We Have Met The Enemy… And He Is Us


Warning: I’m going to jump all over the show today. Live with it.

When your umbilical cord was severed, and you’d only just entered this world, you had approximately 100 billion brain cells. At some point in the future (hopefully very distant), an old man in sturdy boots and a trench coat will throw dirt on you and there’ll be a whole lot less.

Apparently it’s like an expiring option. Our cells fizzle and die slowly during the course of our life and then much more rapidly until we’re gone. It’s basically Black and Scholes inside our skulls.

The thing is, based on the sheer number of neurons we arrive on this planet with, we should all be geniuses at birth. We’re not.

It takes a good number of years for us to figure out that we shouldn’t stick our bits in a toaster… or chew on barbed wire… or play with electricity in the bath while a 2 year old would have no problem thinking those are perfectly reasonable things to do. This is despite the fact that at age 2 our brains are about 80% of the size of a fully grown adult and about 85% by early childhood.

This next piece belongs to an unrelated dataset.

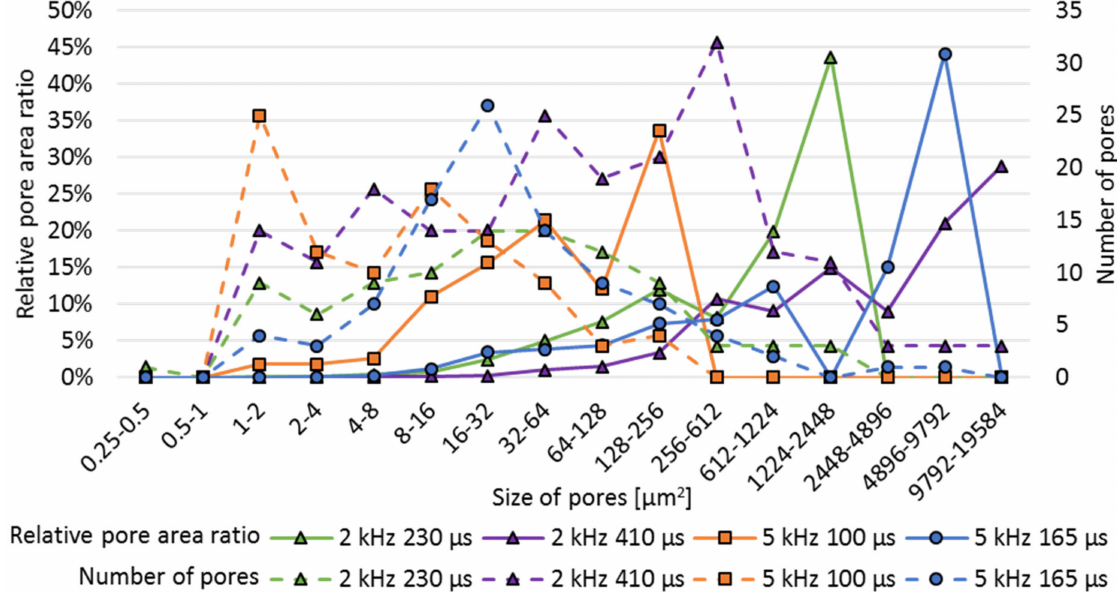
Figure 17. Pore size distribution depending on the modulation frequency f m and modulation time t m . The formation of pores within the remelting zone has to be differentiated into initial pores from the L-PBF process and process pores, like gas porosity from the polishing process. Several medium and large-sized pores, which were found in the remelted zone, are located at the border of the remelting zone and are partially in the unmolten zone below the remelting zone of the polishing process, see Figure 18. The area of the pores seems to extend by remelting this surface layer, when calculating the dimension of a circular initial L-PBF pore by using several measuring points at the unmolten bottom of the pores. When comparing the calculated red dotted circle at the microscopic images of Figure 18, a growth of the pore in the remolten area in surface direction can be assumed.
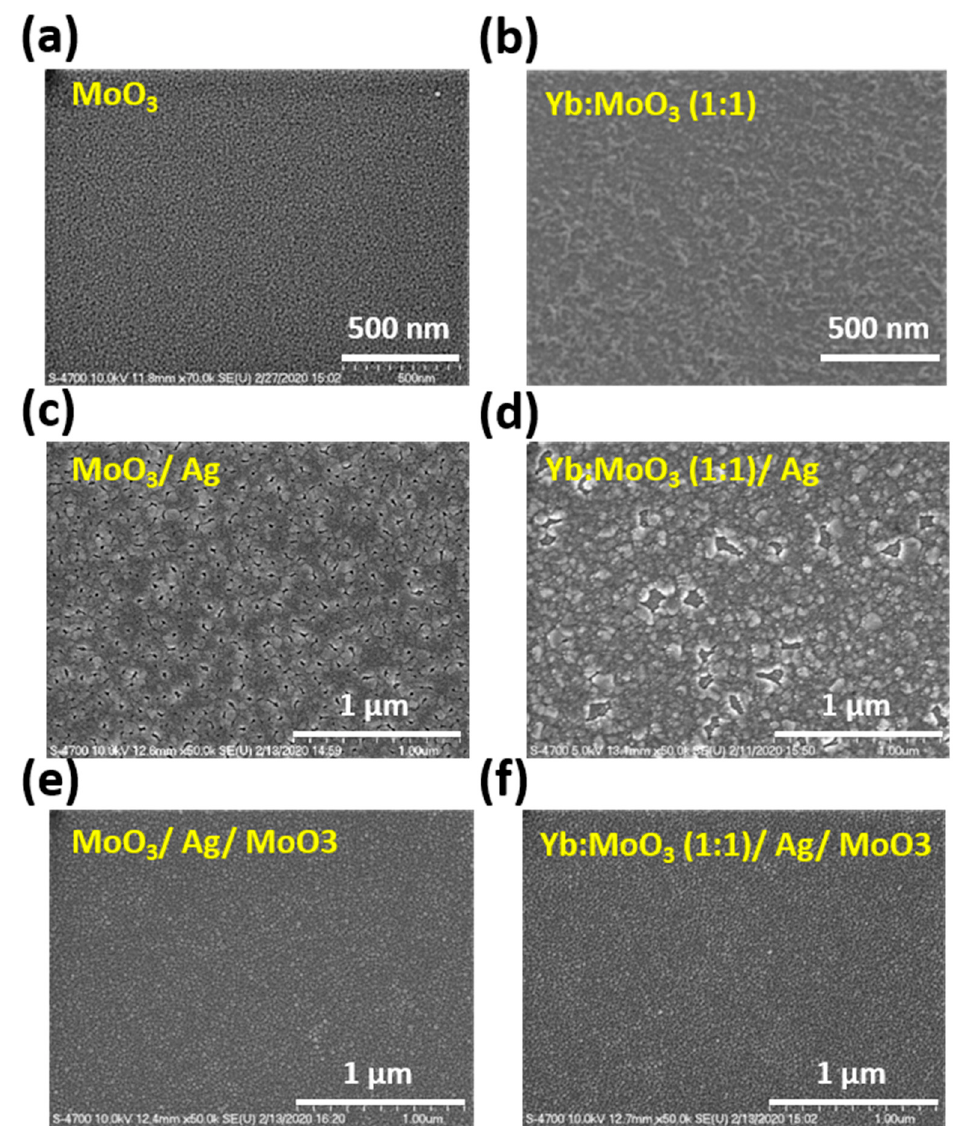
Figure 2. Scanning electron microscopy (SEM) images of the DMD surface morphology on glass substrate. ( a ) MoO 3 (5 nm), ( b ) MoO 3 (5 nm)/Ag (10 nm), ( c ) MoO 3 (5 nm)/Ag (10 nm)/MoO 3 (32 nm), ( d ) Yb:MoO 3 (1:1–5 nm), ( e ) Yb:MoO 3 (1:1–5 nm)/Ag (10 nm), ( f ) Yb:MoO 3 (1:1–5 nm)/Ag (10 nm)/MoO 3 (32 nm).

The reasons for this is due to the connections made between neurons – synapses.

When we’re only 2 years old, we’ve not made and strengthened these necessary connections in our brains. A child’s brain actually has twice as many synapses as an adult’s brain, and in a process called pruning, the neural connections that are used and reinforced most often — like those used for language — are strengthened, while the ones that are not utilized as much fade and die.

It’s not, therefore, entirely about the number of neurons, but rather how they’re trained to connect and the consistency of that training.

The more connections made with regularity, the more adept we become at whatever that connection provides. If it’s a series of connections allowing us to speak a language, then it’s no surprise that a 2-year old still struggles while a grown adult manages the task perfectly well while driving a complex machine down the freeway and munching on an apple.